== REQUIRED WORK ==
Copy, from the entries below, each line in which the string "evenodd" appears.

== Stored items ==

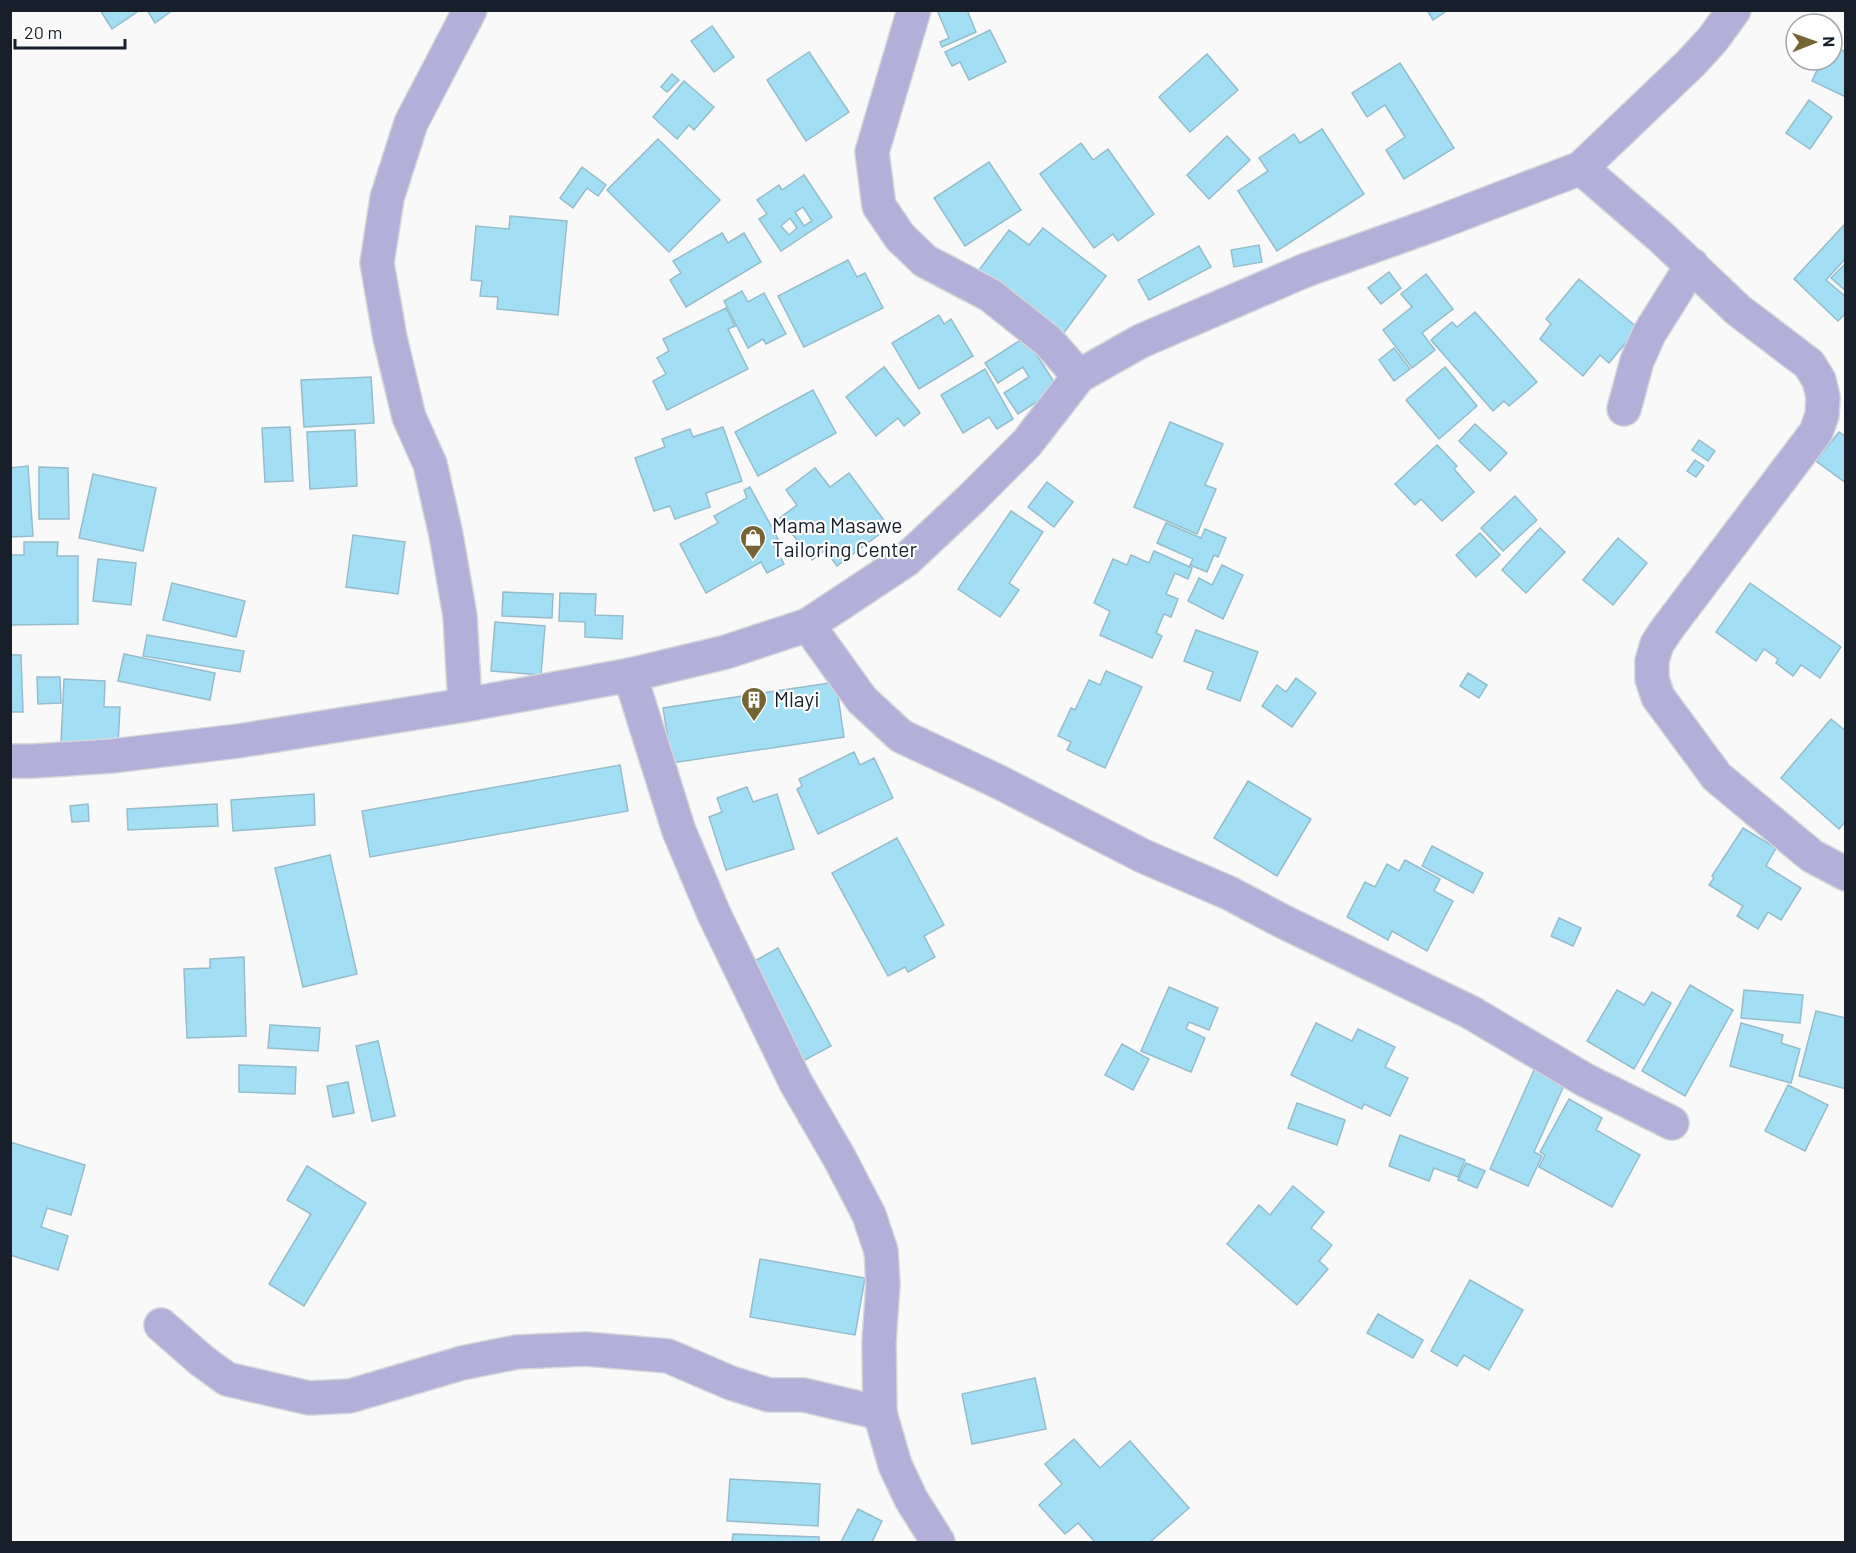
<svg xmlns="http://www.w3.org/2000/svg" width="1856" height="1553" viewBox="0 0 1856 1553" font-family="Barlow,sans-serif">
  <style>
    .building { fill: #a2dff4; stroke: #95bccb; stroke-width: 1.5; fill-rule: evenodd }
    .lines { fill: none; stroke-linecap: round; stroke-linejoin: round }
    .street-casing { stroke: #d5d6d8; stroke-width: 36 }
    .street { stroke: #b2b0d9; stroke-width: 33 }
    .labels { text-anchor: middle; stroke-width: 4.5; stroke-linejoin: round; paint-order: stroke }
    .poi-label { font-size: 21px; fill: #171f2a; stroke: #fff; text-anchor: start }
  </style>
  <rect width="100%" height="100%" fill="#f9f9f9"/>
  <g class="building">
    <polygon points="100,10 140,10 112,29"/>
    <polygon points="147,10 173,10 155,23"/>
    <polygon points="937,10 967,10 976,32 942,47 940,42 949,38"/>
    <polygon points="1427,10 1448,10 1433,20"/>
    <polygon points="712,26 734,57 714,72 691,41"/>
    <polygon points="990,30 1006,62 969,80 960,62 952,66 945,52"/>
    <polygon points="1832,46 1846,52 1846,97 1812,81 1822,60 1832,60"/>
    <polygon points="809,52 849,112 806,141 767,80"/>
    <polygon points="1207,54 1238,90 1190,132 1159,97"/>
    <polygon points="1400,63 1454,148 1404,179 1386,150 1405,137 1385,105 1367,117 1352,93"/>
    <polygon points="672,74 679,80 667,92 661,87"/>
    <polygon points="684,81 714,107 694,130 689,125 677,139 653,117"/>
    <polygon points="1809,100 1832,117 1810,149 1786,133"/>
    <polygon points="1322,129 1364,194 1277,251 1238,191 1268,171 1259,158 1294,134 1300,143"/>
    <polygon points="1227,136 1250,160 1209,199 1187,175"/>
    <polygon points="658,139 720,200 669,252 607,190"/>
    <polygon points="1081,143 1093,160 1108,149 1154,214 1118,241 1113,234 1094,248 1040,174"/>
    <polygon points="989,162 1021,210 965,246 934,198"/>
    <polygon points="582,167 606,185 598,196 587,188 573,208 560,198"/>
    <path d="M804,175L832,217L781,251L759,219L767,214L757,200L779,185L782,190ZM803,207L812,221L804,226L795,212ZM790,218L797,228L789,235L781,226Z"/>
    <polygon points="510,216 567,221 558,315 497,309 498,297 480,296 482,281 471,280 476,226 509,229"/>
    <polygon points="1844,225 1846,258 1826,280 1846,297 1846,313 1838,321 1794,279"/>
    <polygon points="1043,228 1106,276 1063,334 979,270 1009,230 1029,245"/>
    <polygon points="722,233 728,243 744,233 761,262 686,307 670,280 681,273 673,261"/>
    <polygon points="1259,245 1262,262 1234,267 1231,250"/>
    <polygon points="1199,246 1211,267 1149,300 1138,280"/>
    <polygon points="848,260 857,277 865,273 883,308 804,347 778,296"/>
    <polygon points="1846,263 1846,291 1831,278"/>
    <polygon points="1389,272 1401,288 1381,304 1368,288"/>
    <polygon points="1426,274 1453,309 1422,333 1435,350 1412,368 1383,330 1412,307 1401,294"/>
    <polygon points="1579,279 1638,328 1609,363 1600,355 1583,376 1540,339 1551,324 1546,319"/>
    <polygon points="742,291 748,302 764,293 786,334 766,344 763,339 748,348 724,301"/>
    <polygon points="726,308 735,326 728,329 748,369 667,410 653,381 666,374 657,358 669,351 663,339"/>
    <polygon points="1475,312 1537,382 1509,406 1504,401 1493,411 1431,340 1452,322 1457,327"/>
    <polygon points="939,315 944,324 951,319 973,356 919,389 892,343"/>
    <polygon points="1025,337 1058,388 1018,414 1004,393 1029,377 1023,367 998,383 985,363"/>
    <polygon points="1394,348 1410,369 1394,381 1379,360"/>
    <polygon points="884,367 920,413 904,426 898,418 876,436 846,397"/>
    <polygon points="1445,367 1477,406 1439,439 1406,400"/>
    <polygon points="985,369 1013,419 997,429 989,417 963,433 941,395"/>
    <polygon points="371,377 374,423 304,427 301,380"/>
    <polygon points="813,390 836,433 758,476 735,432"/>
    <polygon points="1170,422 1223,444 1205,485 1216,489 1197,534 1134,507"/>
    <polygon points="1475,424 1507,453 1490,471 1459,441"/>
    <polygon points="290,427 293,481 265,482 262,428"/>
    <polygon points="723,427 742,481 706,493 710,507 675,519 670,506 654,511 635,458 665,447 662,439 690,429 693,437"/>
    <polygon points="355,430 357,486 310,489 307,432"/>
    <polygon points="1839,432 1846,437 1846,483 1816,461"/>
    <polygon points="1699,440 1715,451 1708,461 1692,450"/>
    <polygon points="1437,445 1457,466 1454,469 1474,492 1442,521 1421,499 1415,505 1395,484"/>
    <polygon points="1695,460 1704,466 1696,477 1687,471"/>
    <polygon points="28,466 33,536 10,537 10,468"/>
    <polygon points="39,467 68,468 69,519 39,519"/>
    <polygon points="815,468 830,487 849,473 889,527 837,566 825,550 812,560 780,518 797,505 786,490"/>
    <polygon points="93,474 156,488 143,551 79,538"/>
    <polygon points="1047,482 1073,502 1054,527 1028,507"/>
    <polygon points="750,487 778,539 772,542 784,564 767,573 761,562 706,593 680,544 718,523 714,516 747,498 744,490"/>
    <polygon points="1515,496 1537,520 1503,551 1481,528"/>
    <polygon points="1011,511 1043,532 1009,583 1019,590 1000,617 958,589"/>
    <polygon points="1166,523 1201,538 1205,529 1226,538 1218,557 1214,555 1207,572 1190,565 1193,559 1157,543"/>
    <polygon points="1540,528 1565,552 1526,593 1502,570"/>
    <polygon points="1480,533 1500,555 1476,577 1456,555"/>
    <polygon points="353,535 405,542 398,594 346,587"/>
    <polygon points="1618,538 1647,563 1613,605 1583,580"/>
    <polygon points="24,542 58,542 57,556 78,556 78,624 10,625 10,555 24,555"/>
    <polygon points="1154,551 1192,568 1188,579 1175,573 1166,594 1178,599 1171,617 1164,614 1156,633 1162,636 1152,658 1100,635 1110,611 1094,603 1113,559 1127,565 1131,555 1149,563"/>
    <polygon points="98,559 136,563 131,605 93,601"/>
    <polygon points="1222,565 1243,575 1223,619 1188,601 1199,578 1212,585"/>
    <polygon points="172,583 245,601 236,637 163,620"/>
    <polygon points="1750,583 1841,647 1820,678 1801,665 1793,676 1776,663 1778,659 1764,649 1756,661 1716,632"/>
    <polygon points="503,592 553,594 552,618 502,616"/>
    <polygon points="560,593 596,594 595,615 623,616 622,639 585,637 585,622 559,621"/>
    <polygon points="495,622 545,626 541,675 491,671"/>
    <polygon points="1196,630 1258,652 1240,701 1207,689 1213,672 1184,661"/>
    <polygon points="147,635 244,651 240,672 143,656"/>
    <polygon points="124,654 215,673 210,700 118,681"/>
    <polygon points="10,655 21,655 23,712 10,712"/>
    <polygon points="1106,671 1142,687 1105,768 1067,750 1071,742 1058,736 1071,708 1075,710 1089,680 1100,685"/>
    <polygon points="1468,673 1487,685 1479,698 1460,686"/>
    <polygon points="37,677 60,677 61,703 38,704"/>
    <polygon points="1296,678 1316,693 1292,727 1262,706 1277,685 1286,692"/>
    <polygon points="64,679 105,681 104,707 120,707 118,744 61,742"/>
    <polygon points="836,682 844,737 672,763 663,708"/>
    <polygon points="1831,719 1846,731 1846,821 1839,829 1781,778"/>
    <polygon points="854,752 860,765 874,758 893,798 818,834 797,789 802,786 799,779"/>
    <polygon points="620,765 628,811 370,857 362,811"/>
    <polygon points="1248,781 1311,819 1277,876 1214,838"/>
    <polygon points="747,787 753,802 777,794 794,849 726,870 709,817 722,812 717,798"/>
    <polygon points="314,794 315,825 233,831 231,800"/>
    <polygon points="88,804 89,821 72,822 70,806"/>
    <polygon points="217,804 218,826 128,830 127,809"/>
    <polygon points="1743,828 1776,848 1766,866 1801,888 1781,920 1768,912 1758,929 1737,916 1743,906 1709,885 1714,878 1712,876"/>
    <polygon points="897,838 944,925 924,936 935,957 908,972 905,967 888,976 832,873"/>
    <polygon points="1432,846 1483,873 1473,893 1422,866"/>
    <polygon points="330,855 357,974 303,987 275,868"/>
    <polygon points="1405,860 1440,879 1434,891 1453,901 1427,951 1392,931 1388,940 1347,917 1365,882 1375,887 1387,864 1399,871"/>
    <polygon points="1559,918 1581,928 1573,946 1551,936"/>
    <polygon points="778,948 831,1046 803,1061 751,963"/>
    <polygon points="244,957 246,1036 187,1038 184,969 210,968 210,959"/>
    <polygon points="1690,985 1733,1010 1685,1096 1642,1071"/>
    <polygon points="1169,987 1218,1008 1209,1030 1189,1022 1186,1029 1205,1038 1191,1072 1141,1051"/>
    <polygon points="1617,990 1644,1005 1652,992 1671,1003 1634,1069 1587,1041"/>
    <polygon points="1744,990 1803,995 1800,1023 1741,1018"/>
    <polygon points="1816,1011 1846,1018 1846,1089 1799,1076"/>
    <polygon points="1316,1023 1352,1041 1358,1029 1395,1047 1385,1067 1408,1078 1390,1116 1364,1104 1362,1109 1291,1075"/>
    <polygon points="1741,1023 1783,1035 1781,1043 1800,1049 1791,1083 1730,1066"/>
    <polygon points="270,1025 320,1028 318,1051 268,1048"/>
    <polygon points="378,1041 395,1116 372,1121 356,1046"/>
    <polygon points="1122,1044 1149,1059 1133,1090 1105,1075"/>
    <polygon points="239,1065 296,1067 295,1094 239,1092"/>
    <polygon points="1535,1068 1566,1081 1534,1152 1542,1156 1528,1186 1490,1169"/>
    <polygon points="348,1082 354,1113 333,1117 327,1086"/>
    <polygon points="1788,1085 1828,1105 1805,1151 1765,1131"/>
    <polygon points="1569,1099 1602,1118 1596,1130 1640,1155 1612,1207 1539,1167 1545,1155 1540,1152"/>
    <polygon points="1297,1103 1345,1120 1337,1145 1288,1128"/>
    <polygon points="1400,1135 1465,1160 1458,1177 1434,1168 1429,1181 1389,1166"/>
    <polygon points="10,1142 85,1165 71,1215 47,1208 41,1227 68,1236 58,1270 10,1255"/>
    <polygon points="1466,1163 1485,1171 1477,1188 1458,1180"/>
    <polygon points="307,1166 366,1203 304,1306 269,1284 311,1214 287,1200"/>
    <polygon points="1293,1186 1324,1212 1311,1228 1332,1245 1319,1261 1328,1269 1297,1305 1227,1244 1259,1205 1270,1215"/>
    <polygon points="760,1259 865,1278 855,1335 750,1317"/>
    <polygon points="1470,1280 1523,1310 1489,1370 1464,1355 1457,1366 1431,1351"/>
    <polygon points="1378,1314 1423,1340 1413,1358 1367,1333"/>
    <polygon points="1035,1378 1046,1429 972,1444 962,1394"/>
    <polygon points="1074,1439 1100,1468 1130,1441 1189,1508 1150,1542 1095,1542 1078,1523 1065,1534 1039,1505 1062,1484 1045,1464"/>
    <polygon points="730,1479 820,1484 818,1526 727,1521"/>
    <polygon points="858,1509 882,1521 872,1542 841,1542"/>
    <polygon points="733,1534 819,1537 819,1542 732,1542"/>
  </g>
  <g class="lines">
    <defs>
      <g id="street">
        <polyline points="914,10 872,152 879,206 900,237 925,261 990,295 1048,341 1079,376"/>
        <polyline points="1581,168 1661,237 1738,310 1809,364 1819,380 1823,397 1822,415 1816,432 1667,629 1657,644 1652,661 1652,679 1658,697 1717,777 1812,856 1846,874"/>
        <polyline points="1624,409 1637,361 1649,334 1692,265"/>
        <polyline points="808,625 862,700 901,736 997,781 1143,856 1229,893 1282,921 1470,1012 1585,1080 1672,1123"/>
        <polyline points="630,675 679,831 714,914 796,1083 840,1159 869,1215 881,1251 883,1284 879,1342 880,1413 895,1465 911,1499 938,1542"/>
        <polyline points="465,705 460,616 446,535 430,464 409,417 390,338 377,263 387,198 411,123 470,10"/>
        <polyline points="10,761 34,761 112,756 238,741 465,705 630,675 726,652 808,625 906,560 970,500 1027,443 1079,376 1141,341 1306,270 1432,225 1581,168 1691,63 1713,39 1734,10"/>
        <polyline points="161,1325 201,1360 227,1379 309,1398 350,1396 462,1363 517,1352 586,1349 668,1356 731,1383 769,1395 804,1395 880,1413"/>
      </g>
    </defs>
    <use href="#street" class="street-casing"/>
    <use href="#street" class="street"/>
  </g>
  <defs>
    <symbol id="shop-pin" viewBox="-11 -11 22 30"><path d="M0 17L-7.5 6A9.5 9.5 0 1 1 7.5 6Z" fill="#766533" stroke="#fff"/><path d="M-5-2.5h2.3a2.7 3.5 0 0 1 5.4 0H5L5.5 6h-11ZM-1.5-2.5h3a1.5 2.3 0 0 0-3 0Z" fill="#fff"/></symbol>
    <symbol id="building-pin" viewBox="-11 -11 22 30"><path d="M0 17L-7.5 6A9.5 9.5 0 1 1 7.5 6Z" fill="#766533" stroke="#fff"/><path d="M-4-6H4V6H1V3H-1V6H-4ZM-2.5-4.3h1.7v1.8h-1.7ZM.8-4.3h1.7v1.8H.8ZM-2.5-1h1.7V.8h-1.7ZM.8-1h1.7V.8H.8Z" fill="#fff"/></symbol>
  </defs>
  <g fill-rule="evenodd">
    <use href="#shop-pin" x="738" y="523" width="30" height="40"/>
    <use href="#building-pin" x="739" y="685" width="30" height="40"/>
  </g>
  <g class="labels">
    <g class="poi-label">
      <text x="772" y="533">Mama Masawe<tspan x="772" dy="24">Tailoring Center</tspan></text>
      <text x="774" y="707">Mlayi</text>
    </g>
  </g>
  <rect width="1856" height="1553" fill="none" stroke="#171f2a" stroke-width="24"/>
  <g transform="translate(1814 42) rotate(89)"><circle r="28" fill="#ffffff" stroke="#a2a5aa" stroke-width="1.5"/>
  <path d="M0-4.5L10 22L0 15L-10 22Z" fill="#766533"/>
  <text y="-9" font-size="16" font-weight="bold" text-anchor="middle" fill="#171f2a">N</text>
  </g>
  <path d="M15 39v9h110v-9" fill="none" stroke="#171f2a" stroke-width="3"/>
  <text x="24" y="39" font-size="18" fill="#171f2a" stroke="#ffffff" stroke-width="4.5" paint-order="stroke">20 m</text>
</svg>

== RESPONSE ==
    .building { fill: #a2dff4; stroke: #95bccb; stroke-width: 1.5; fill-rule: evenodd }
  <g fill-rule="evenodd">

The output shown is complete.